A Tech-Savvy Nurse’s Initial Take on Uses for the Apple Watch

Megen Duffy, RN, BSN, CEN, is currently working in hospice case management and writes AJN‘s iNurse column, which focuses on technology and nursing.

AppleWatchMegenPhotoBPMI’ve had my Apple Watch for several months now. I ordered it at 12:01 the morning they went on sale, and it arrived the Saturday after its Friday release. I was fairly certain I’d return it or sell it for a profit, but I still have it and keep finding new uses for it. I also have ideas for how it could be handy for a variety of fitness and health care scenarios.

Health tracking. Even at this early stage, though, patients and their families are using Apple Watches to track and enhance their health. The Watch tracks your heartbeat—not every second, but often enough that a useful bank of data results. Rumors say that a mystery port on the back of the watch will allow SpO2 tracking soon. I have already busted out my phone to show my cardiologist my heart rate trends, and it saved me from wearing a Holter monitor. That kind of thing is exciting!

Fitness wearables (e.g., Fitbit) and smart watches (e.g., Pebble) have been around for a few years, with sharply increasing popularity. The (often) colored plastic bands people wear around their wrists are the kind of wearable I mean. Pedometers (included in the wearables category) also come in small clips that attach to pockets or bras, but those typically have fewer features than are relevant medically. These bracelets/watches track some or all of the following: steps taken, calories burned, distance covered, heart rate, and weight.

Wearables have ways of nudging people along in their fitness goals. They tap, send inspirational messages, and even post movement statistics on social media.

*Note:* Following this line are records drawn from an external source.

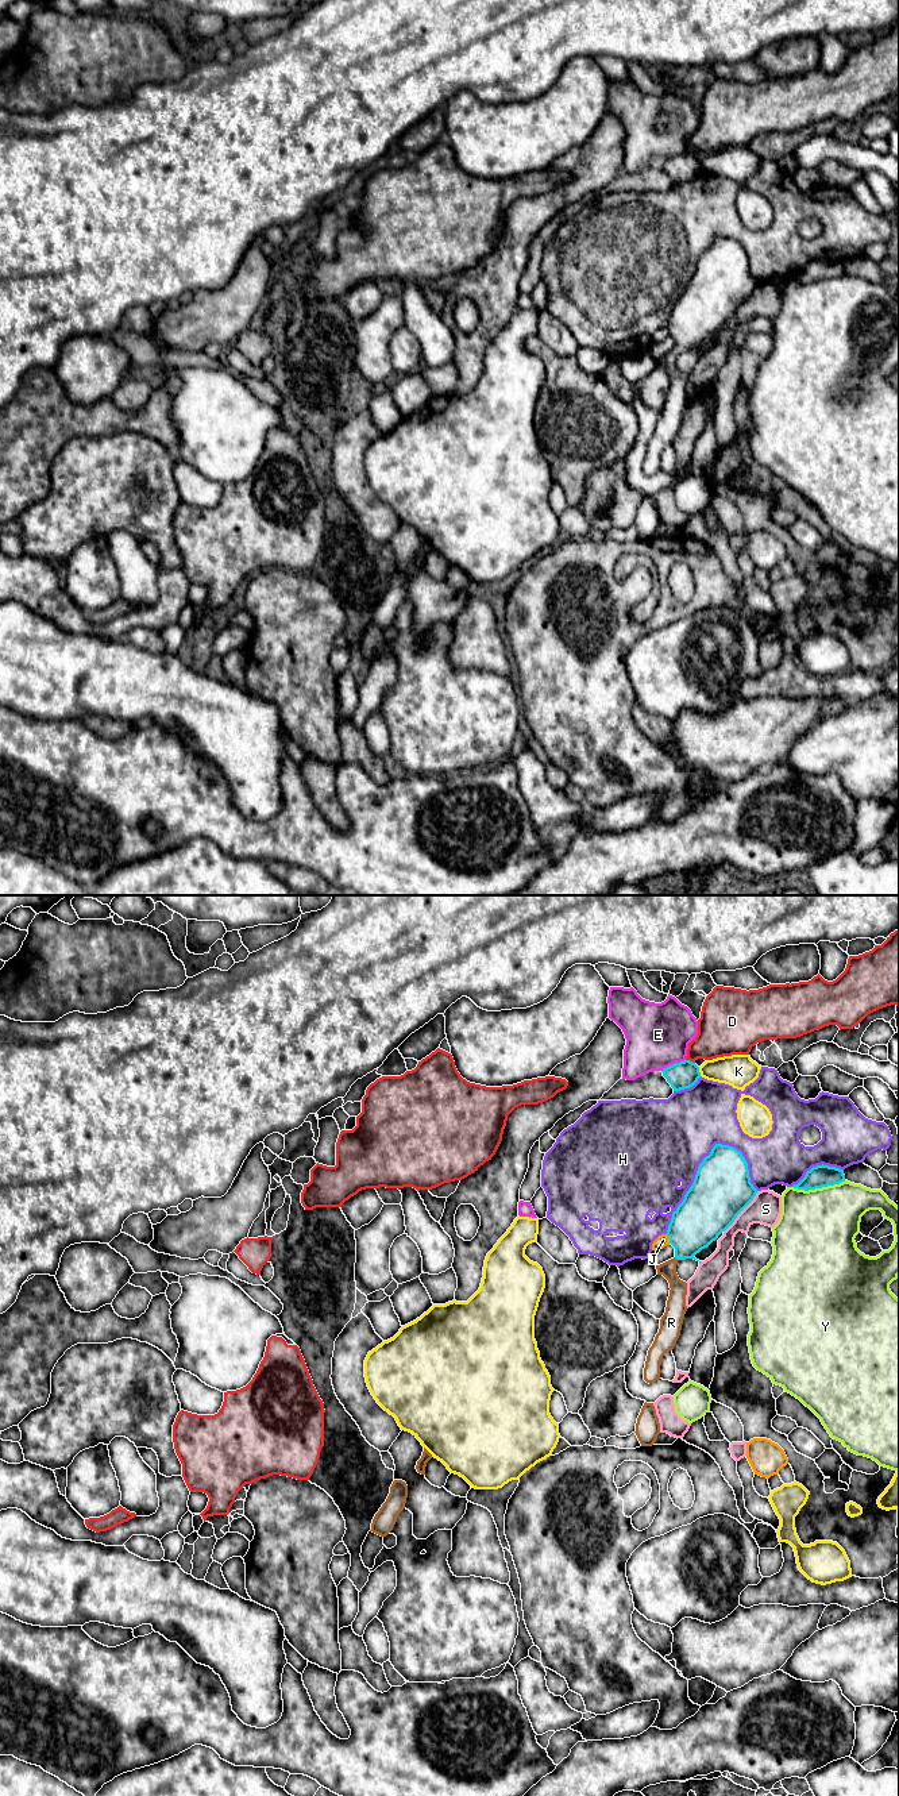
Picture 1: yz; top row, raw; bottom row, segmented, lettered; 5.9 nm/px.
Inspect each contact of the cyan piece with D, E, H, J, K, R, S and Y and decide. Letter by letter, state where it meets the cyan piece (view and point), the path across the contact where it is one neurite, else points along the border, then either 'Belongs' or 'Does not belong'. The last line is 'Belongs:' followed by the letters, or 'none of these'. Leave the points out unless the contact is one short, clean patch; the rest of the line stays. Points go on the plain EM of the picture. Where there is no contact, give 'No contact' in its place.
D: Touches cyan at yz (689, 153). Does not belong
E: Touches cyan at yz (672, 157). Does not belong
H: Touches cyan at yz (695, 270). Does not belong
J: Touches cyan at yz (668, 330). Does not belong
K: Touches cyan at yz (698, 164). Does not belong
R: No contact. Belongs
S: Touches cyan at yz (741, 303). Does not belong
Y: Touches cyan at yz (818, 280). Does not belong
Belongs: R

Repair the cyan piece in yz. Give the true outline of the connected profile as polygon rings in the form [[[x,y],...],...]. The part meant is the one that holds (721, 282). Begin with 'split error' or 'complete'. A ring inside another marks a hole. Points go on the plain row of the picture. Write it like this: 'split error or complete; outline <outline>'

Peer pressure works, even in adults. Reaching the daily step goal becomes oddly alluring. Americans are sedentary people, and we like our gadgets and video games. Gamifying fitness could be a winning strategy for getting people up off the couch—both nurses and patients. It is not unusual to see bands of roving nurses in hospitals, walking the halls on break to get their steps in. Every little bit helps.

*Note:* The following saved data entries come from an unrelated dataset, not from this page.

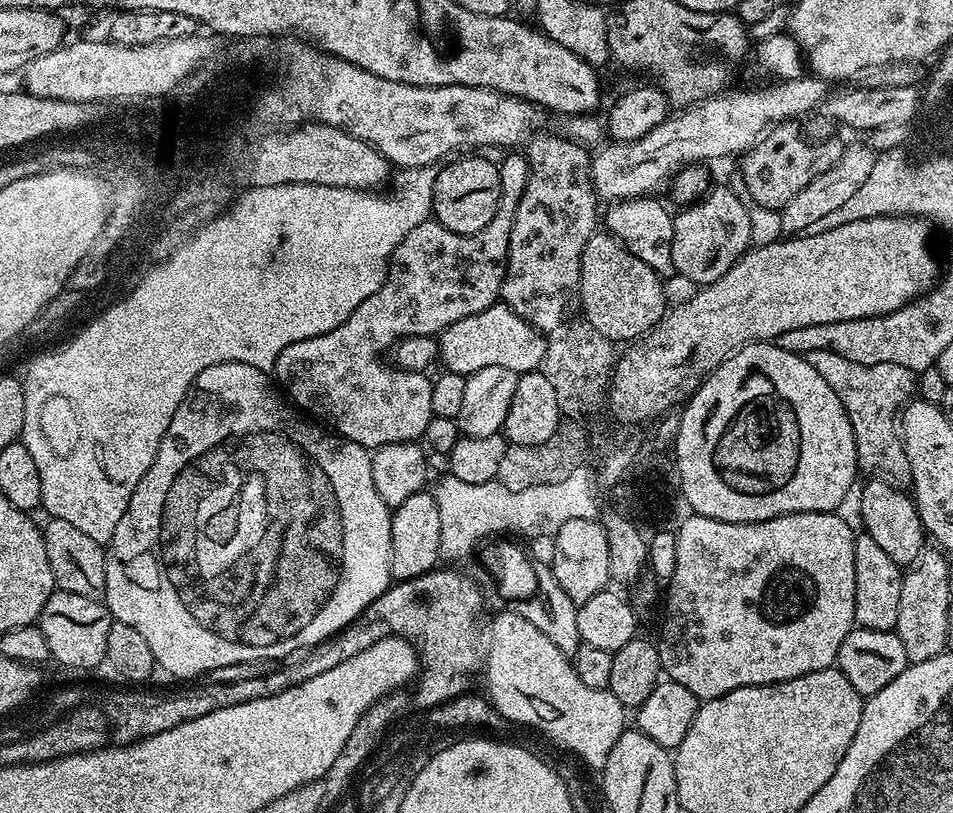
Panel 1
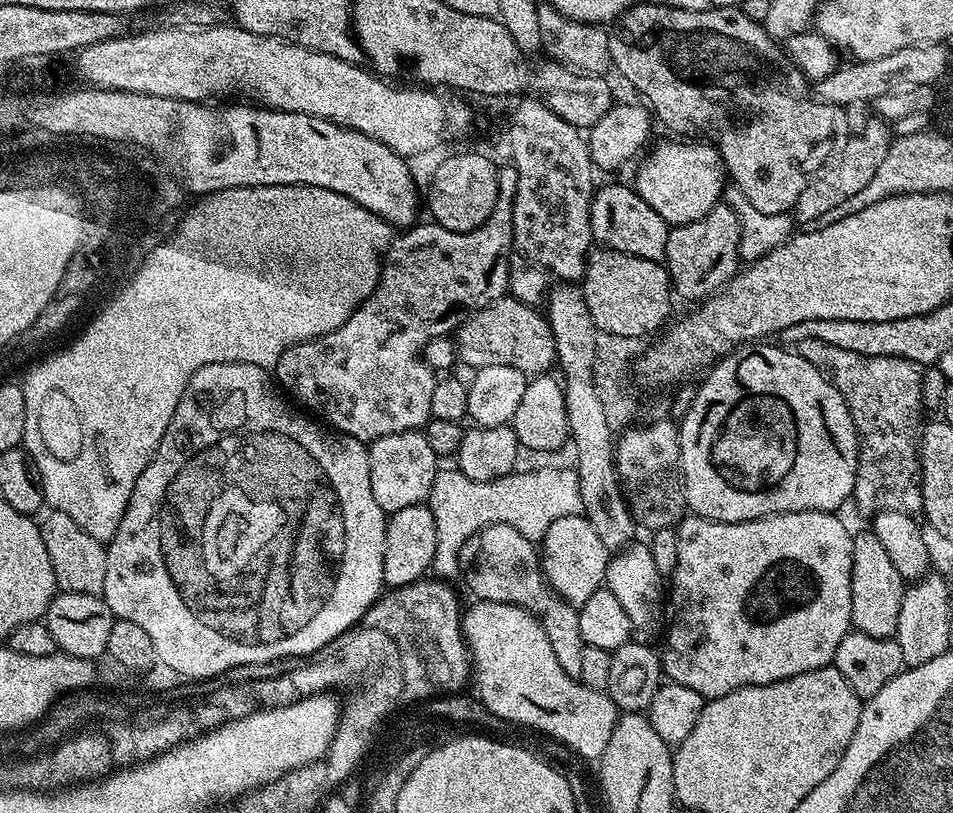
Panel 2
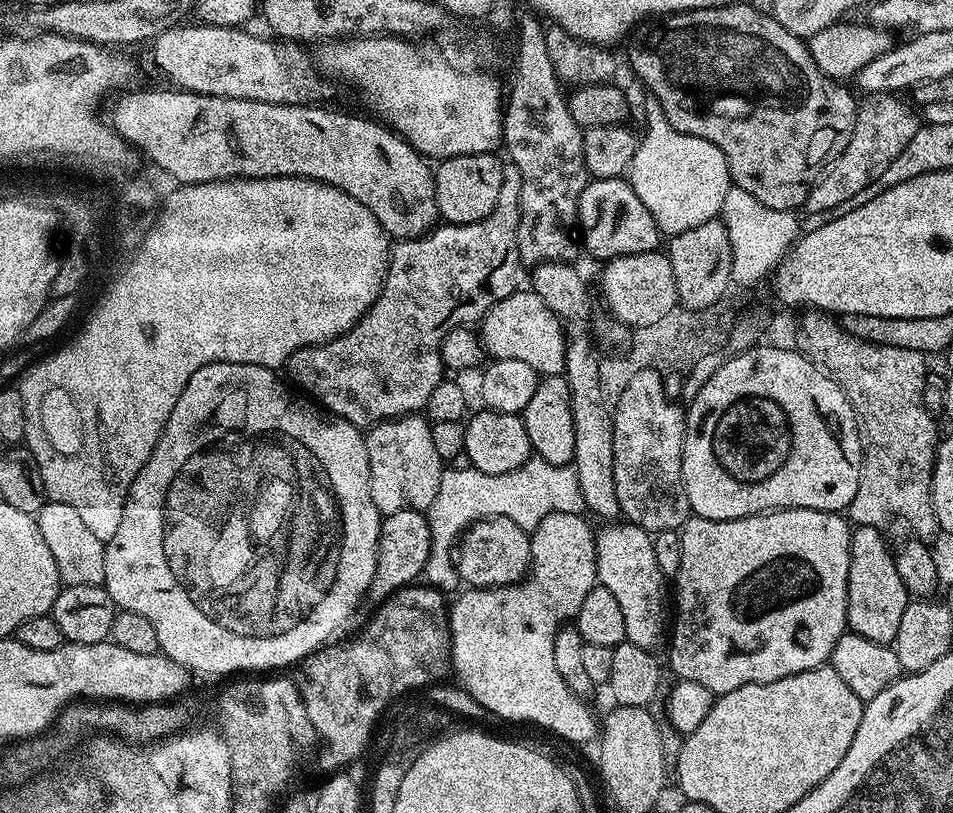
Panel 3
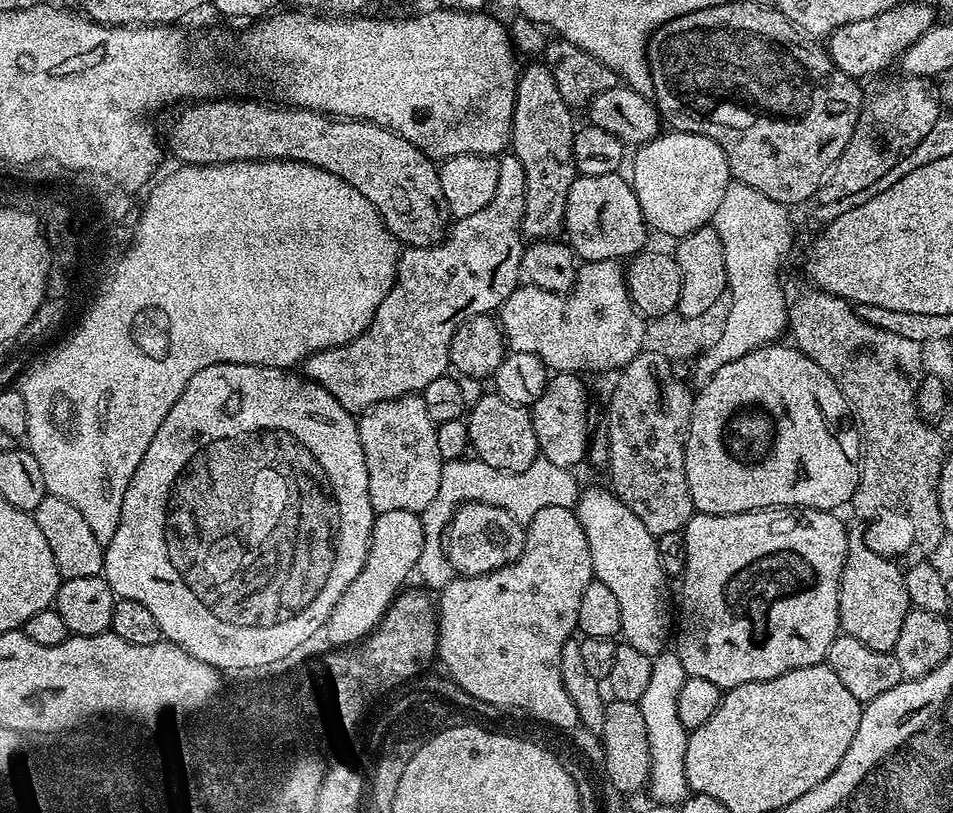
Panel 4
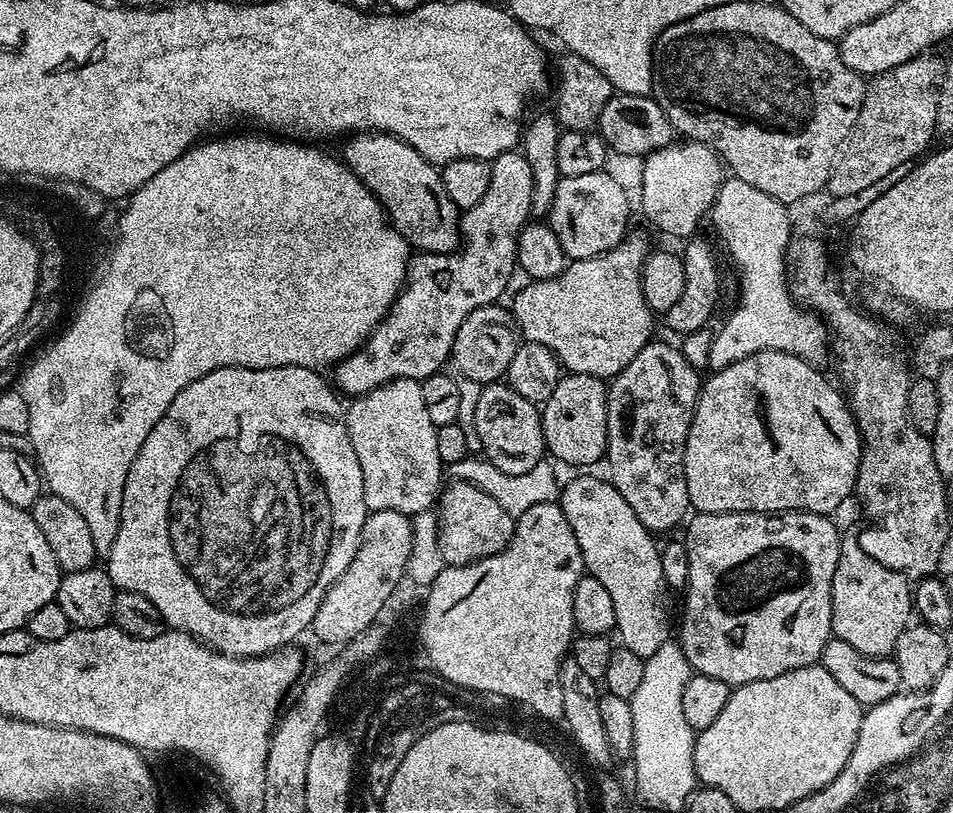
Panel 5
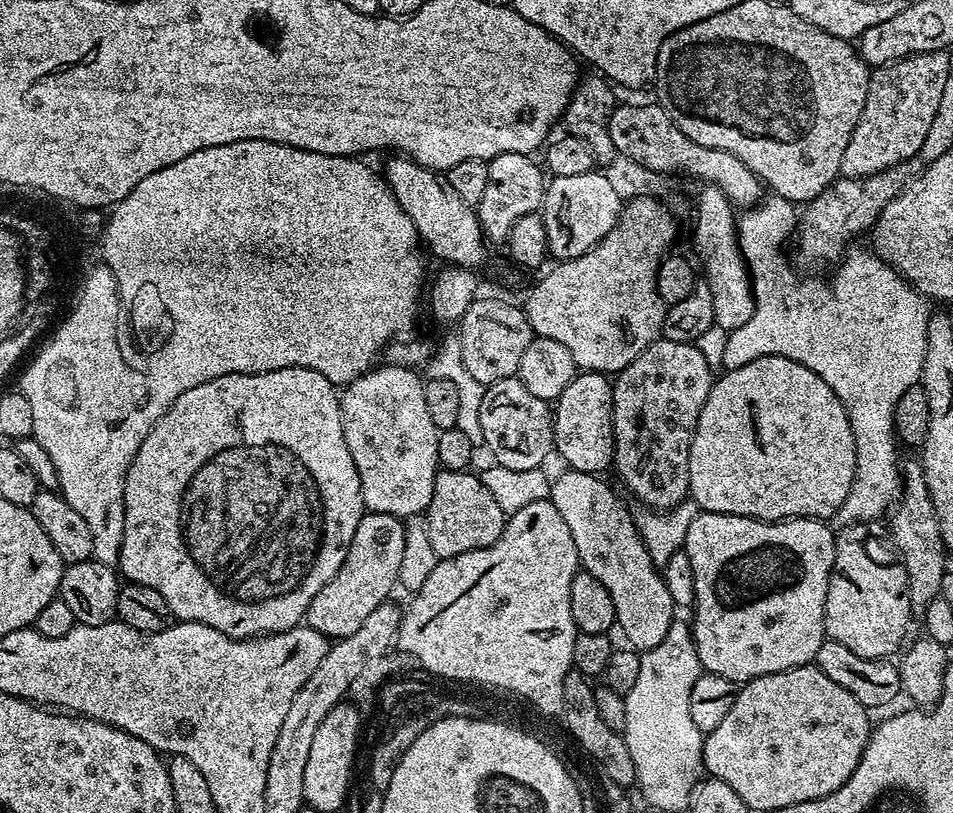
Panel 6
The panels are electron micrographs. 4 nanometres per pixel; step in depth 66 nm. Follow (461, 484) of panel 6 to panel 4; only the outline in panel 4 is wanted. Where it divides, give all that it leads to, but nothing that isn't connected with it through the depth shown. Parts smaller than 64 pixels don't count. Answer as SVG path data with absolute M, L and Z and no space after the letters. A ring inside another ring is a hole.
M482 501L461 504L444 530L444 553L450 558L453 573L460 576L481 576L493 572L524 553L526 528L506 510Z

So far, the Apple Watch does not have any third-party applications, and, though it can do a number of things on its own, its main users for now will be those who already have late-model iPhones (which can pair with the Apple Watch to share data and some functionality). Other devices, such as the Pebble, have a huge library of third-party applications, but they still require proximity to a cell phone. Fitbits do not allow software installation.

Apps for medication tracking, etc., with more likely to come. The Watch has a number of applications that integrate usefully with iPhone applications. Patients and caregivers will have another option for keeping track of medications and treatments because of this integration. An application on your wrist saying “it’s time for your Cardizem” is much more insistent than a phone alarm, for example. An update to the Watch operating system is supposed to occur this fall, and I am excited about what developers will have come up with. Wouldn’t it be fantastic, for example, to have a CPR application on your watch that taps your wrist at the appropriate tempo?

Finally, the Apple Watch comes with ResearchKit, which is a way to collect data from research subjects. This is the most exciting part of the wearables future to me, because currently, tracking activity and health information in real time and then getting it to researchers is onerous. In the post-wearables world, a research oncologist may have her study patients check an “allow watch tracking” box. The selection bias is huge, but the fact that this framework is available and in active development fills the experimental mind with possibilities.

The Apple Watch is a work in progress, but it’s not just a redundant shiny new toy. Over time it, and inevitably other devices as well, could start to revolutionize medical research and patient self-care.